Activity -
Among the lines below, take the one holding "Gentilly | FRANCE |", the one holding "4 sur 7 10/03/2014 16:52", and all lines between them. Set them down exactly.

Data supplied -
###
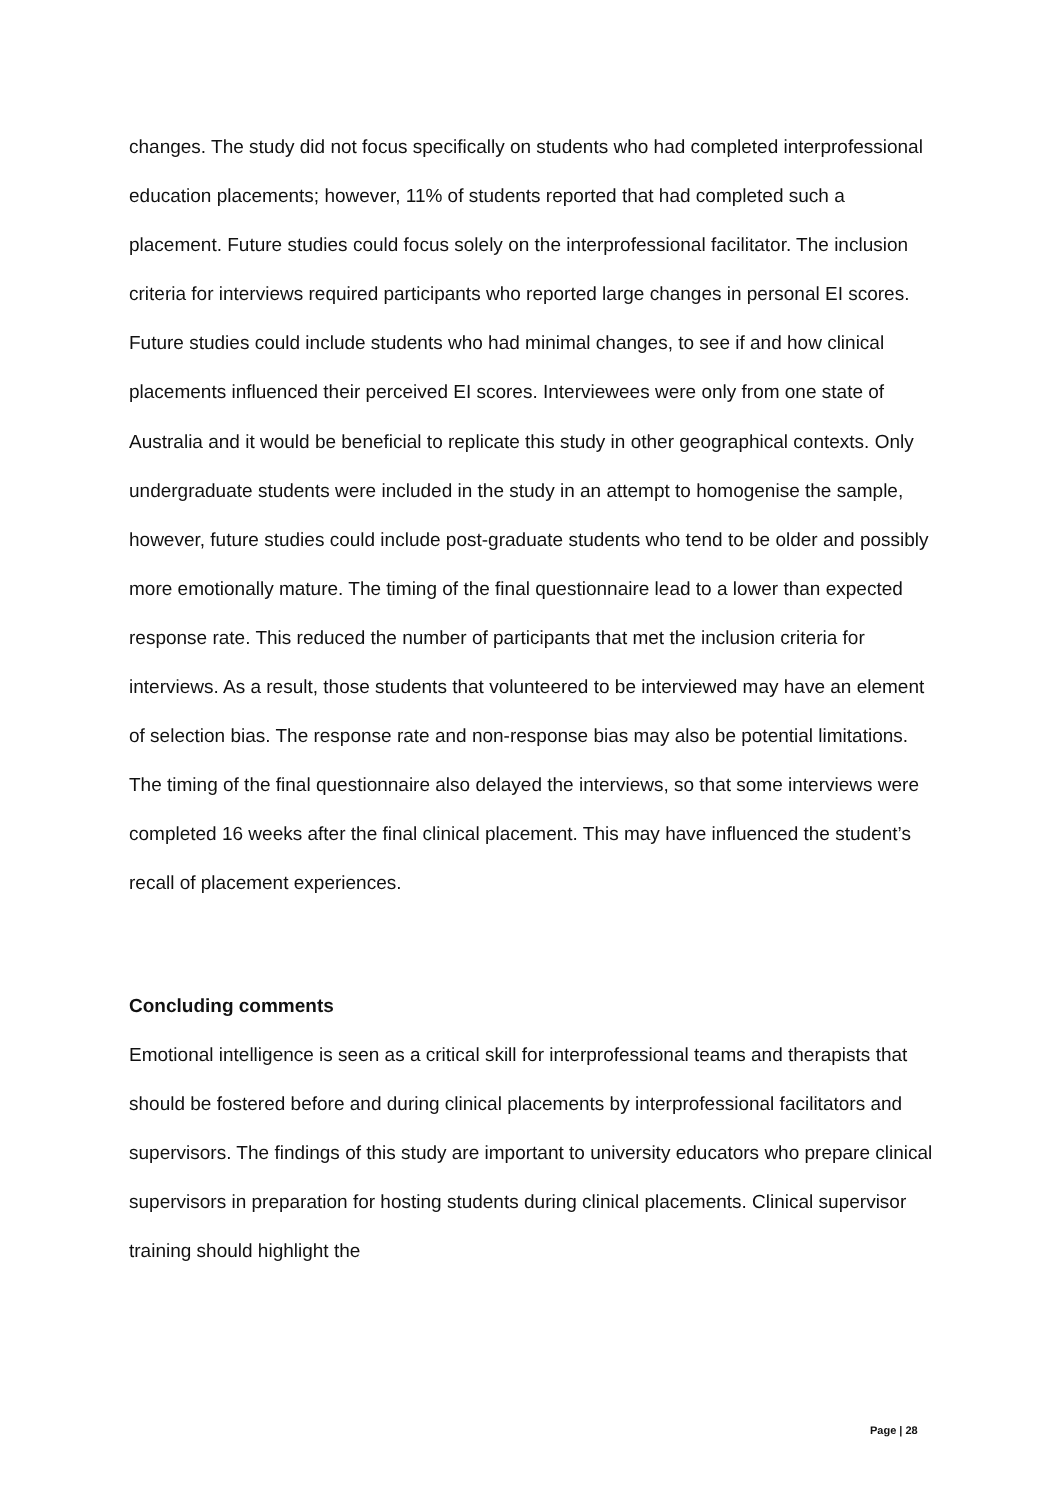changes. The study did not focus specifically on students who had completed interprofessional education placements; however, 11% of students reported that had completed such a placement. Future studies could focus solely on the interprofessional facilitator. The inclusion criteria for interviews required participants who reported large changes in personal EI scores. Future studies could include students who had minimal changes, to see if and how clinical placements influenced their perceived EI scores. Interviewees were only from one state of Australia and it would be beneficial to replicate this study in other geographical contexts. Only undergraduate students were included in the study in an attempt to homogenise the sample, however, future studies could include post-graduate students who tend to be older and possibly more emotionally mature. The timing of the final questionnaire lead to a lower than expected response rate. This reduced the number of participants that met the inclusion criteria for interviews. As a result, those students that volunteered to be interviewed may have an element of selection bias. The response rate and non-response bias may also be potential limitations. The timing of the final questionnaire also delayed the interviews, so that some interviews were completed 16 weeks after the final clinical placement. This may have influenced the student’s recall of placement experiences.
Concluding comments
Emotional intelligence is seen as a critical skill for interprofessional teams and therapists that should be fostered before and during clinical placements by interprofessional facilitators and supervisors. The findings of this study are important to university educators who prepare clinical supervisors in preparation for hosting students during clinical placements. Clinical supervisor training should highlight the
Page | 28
###
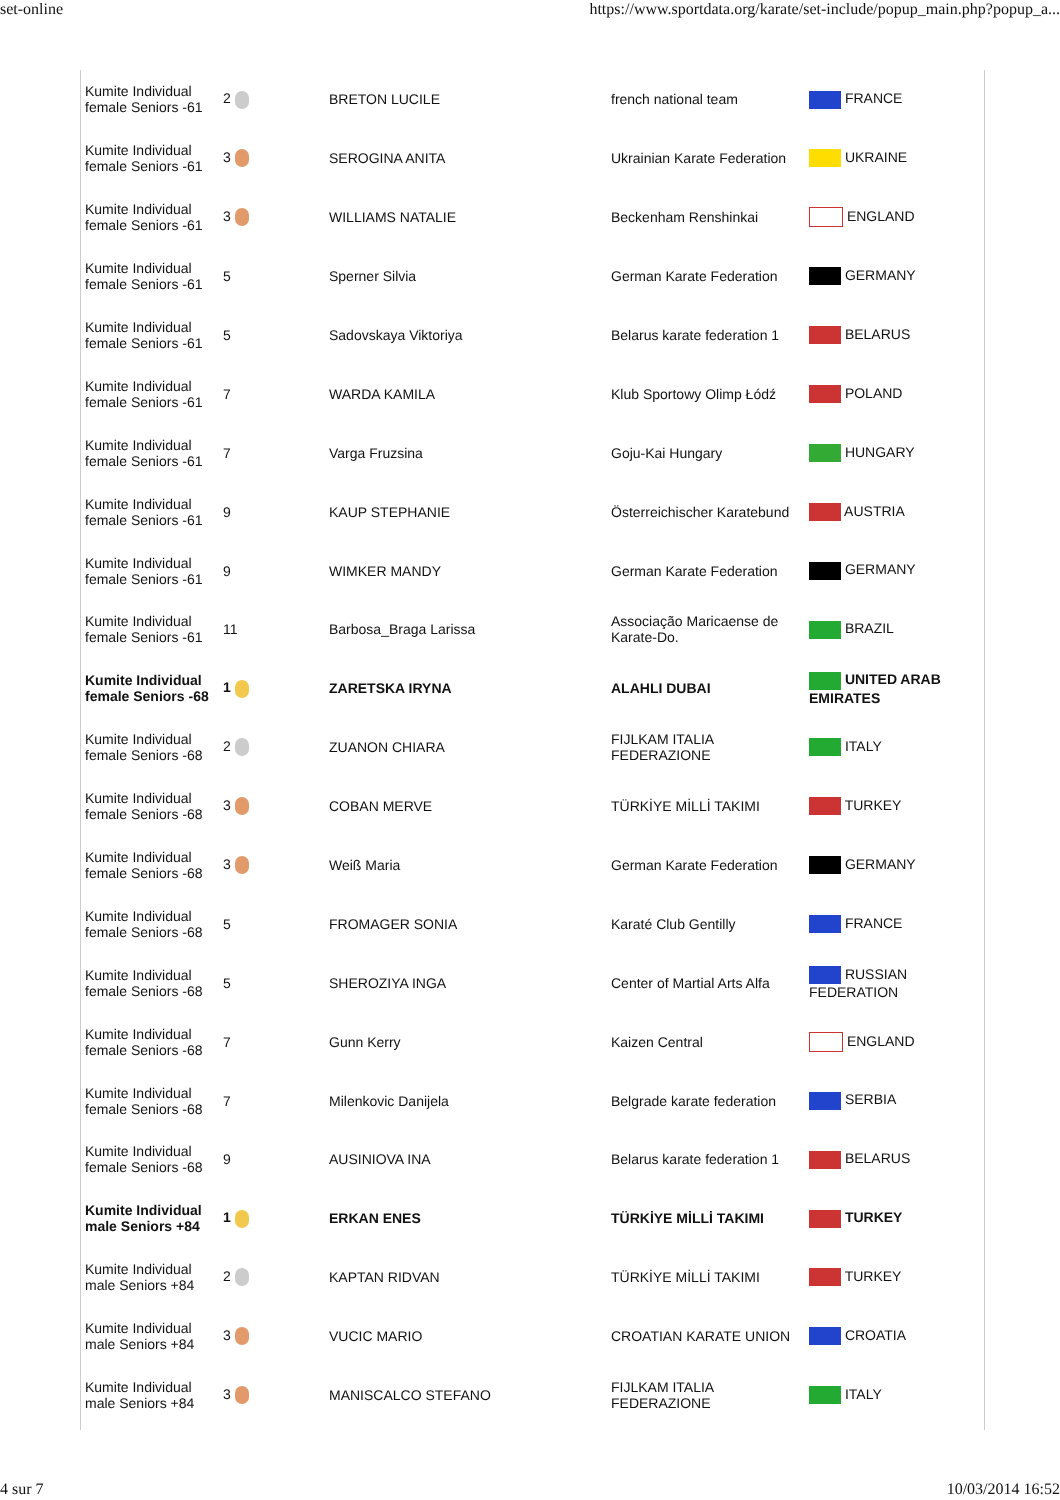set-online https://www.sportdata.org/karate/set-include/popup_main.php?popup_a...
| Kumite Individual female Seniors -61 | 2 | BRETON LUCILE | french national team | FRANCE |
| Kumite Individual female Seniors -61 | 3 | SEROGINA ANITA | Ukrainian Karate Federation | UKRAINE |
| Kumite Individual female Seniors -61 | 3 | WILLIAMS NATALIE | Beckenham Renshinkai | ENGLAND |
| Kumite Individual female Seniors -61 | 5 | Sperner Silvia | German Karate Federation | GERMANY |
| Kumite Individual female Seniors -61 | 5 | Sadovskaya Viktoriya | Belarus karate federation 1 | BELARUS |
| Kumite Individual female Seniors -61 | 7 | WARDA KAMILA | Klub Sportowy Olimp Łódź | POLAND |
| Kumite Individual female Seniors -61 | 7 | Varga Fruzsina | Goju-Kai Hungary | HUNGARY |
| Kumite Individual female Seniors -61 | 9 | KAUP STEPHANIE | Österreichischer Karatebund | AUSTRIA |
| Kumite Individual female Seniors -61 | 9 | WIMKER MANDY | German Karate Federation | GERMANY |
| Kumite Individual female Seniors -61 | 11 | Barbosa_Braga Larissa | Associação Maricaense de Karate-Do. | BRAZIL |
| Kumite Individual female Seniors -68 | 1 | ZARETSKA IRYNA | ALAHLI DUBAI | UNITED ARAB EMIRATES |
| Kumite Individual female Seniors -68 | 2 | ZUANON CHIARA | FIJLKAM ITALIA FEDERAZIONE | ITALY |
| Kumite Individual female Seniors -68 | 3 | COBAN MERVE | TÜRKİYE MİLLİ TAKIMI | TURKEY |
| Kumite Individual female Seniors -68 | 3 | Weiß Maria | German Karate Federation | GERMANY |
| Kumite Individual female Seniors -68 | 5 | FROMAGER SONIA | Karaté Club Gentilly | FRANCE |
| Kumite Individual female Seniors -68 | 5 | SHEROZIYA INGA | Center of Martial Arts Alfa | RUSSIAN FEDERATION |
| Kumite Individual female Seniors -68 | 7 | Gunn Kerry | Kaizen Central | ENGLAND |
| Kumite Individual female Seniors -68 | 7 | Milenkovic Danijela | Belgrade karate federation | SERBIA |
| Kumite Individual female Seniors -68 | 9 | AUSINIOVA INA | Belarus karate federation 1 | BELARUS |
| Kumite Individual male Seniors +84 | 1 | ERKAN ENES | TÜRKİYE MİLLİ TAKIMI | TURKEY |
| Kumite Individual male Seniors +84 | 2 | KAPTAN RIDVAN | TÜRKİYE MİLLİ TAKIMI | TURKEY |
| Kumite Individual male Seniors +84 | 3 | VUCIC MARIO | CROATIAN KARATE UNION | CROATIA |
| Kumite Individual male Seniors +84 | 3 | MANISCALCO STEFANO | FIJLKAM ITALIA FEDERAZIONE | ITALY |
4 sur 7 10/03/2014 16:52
###
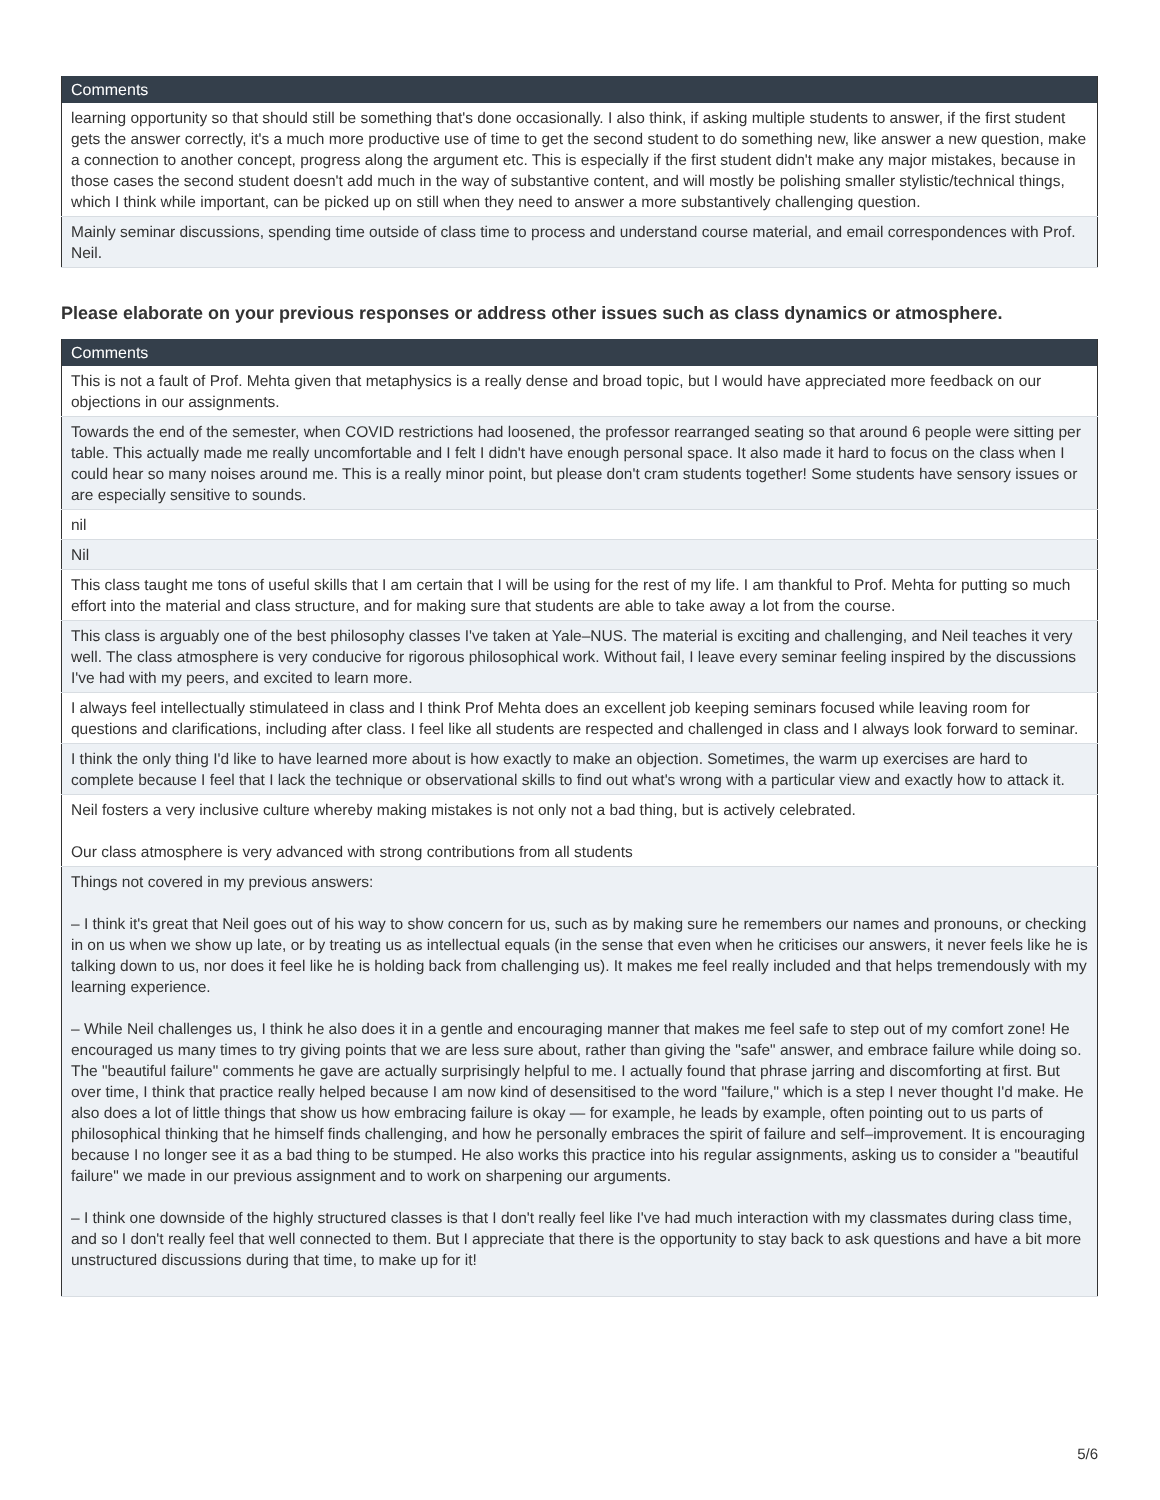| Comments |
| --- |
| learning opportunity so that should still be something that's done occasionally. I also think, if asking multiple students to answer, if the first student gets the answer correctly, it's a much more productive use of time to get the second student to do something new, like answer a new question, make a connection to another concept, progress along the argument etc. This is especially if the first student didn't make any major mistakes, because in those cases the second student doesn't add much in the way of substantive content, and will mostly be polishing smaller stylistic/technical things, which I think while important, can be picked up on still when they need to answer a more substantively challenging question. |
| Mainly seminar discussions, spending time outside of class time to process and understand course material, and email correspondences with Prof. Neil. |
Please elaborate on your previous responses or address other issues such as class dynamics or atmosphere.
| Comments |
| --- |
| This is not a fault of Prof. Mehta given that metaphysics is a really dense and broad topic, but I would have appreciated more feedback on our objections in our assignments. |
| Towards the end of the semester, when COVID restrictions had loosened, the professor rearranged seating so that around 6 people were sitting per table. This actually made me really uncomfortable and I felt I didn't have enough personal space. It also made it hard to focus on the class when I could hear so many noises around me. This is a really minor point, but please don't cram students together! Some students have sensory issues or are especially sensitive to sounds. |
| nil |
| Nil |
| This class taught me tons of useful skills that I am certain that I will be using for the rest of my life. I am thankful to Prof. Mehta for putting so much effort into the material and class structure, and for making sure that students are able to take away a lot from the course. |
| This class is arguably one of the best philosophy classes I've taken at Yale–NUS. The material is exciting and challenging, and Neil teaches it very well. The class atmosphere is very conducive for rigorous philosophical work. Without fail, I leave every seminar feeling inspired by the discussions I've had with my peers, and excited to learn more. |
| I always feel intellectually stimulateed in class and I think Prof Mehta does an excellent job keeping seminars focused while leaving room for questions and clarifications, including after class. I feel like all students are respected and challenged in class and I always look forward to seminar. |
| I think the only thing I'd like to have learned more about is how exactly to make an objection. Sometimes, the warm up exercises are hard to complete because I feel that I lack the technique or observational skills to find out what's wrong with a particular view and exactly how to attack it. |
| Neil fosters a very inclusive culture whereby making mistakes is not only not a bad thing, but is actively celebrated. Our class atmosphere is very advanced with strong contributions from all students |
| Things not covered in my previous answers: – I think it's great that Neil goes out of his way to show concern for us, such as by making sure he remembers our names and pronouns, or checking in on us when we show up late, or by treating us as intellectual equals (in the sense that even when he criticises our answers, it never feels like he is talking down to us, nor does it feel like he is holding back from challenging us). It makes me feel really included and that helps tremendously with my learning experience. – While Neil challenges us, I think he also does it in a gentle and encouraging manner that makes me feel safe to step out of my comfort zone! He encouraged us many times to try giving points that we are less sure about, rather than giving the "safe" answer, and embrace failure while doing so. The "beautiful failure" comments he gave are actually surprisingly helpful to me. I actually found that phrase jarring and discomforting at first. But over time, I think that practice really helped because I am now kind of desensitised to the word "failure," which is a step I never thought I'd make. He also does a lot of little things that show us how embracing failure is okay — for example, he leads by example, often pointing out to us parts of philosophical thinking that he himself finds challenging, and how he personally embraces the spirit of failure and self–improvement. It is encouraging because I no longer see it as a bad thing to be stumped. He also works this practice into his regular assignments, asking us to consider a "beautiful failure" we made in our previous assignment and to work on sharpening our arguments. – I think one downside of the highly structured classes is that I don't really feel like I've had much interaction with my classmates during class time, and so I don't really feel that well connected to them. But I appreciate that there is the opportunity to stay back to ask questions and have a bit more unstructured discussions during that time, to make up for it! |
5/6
###
Answer box -
| Kumite Individual female Seniors -68 | 5 | FROMAGER SONIA | Karaté Club Gentilly | FRANCE |
| Kumite Individual female Seniors -68 | 5 | SHEROZIYA INGA | Center of Martial Arts Alfa | RUSSIAN FEDERATION |
| Kumite Individual female Seniors -68 | 7 | Gunn Kerry | Kaizen Central | ENGLAND |
| Kumite Individual female Seniors -68 | 7 | Milenkovic Danijela | Belgrade karate federation | SERBIA |
| Kumite Individual female Seniors -68 | 9 | AUSINIOVA INA | Belarus karate federation 1 | BELARUS |
| Kumite Individual male Seniors +84 | 1 | ERKAN ENES | TÜRKİYE MİLLİ TAKIMI | TURKEY |
| Kumite Individual male Seniors +84 | 2 | KAPTAN RIDVAN | TÜRKİYE MİLLİ TAKIMI | TURKEY |
| Kumite Individual male Seniors +84 | 3 | VUCIC MARIO | CROATIAN KARATE UNION | CROATIA |
| Kumite Individual male Seniors +84 | 3 | MANISCALCO STEFANO | FIJLKAM ITALIA FEDERAZIONE | ITALY |
4 sur 7 10/03/2014 16:52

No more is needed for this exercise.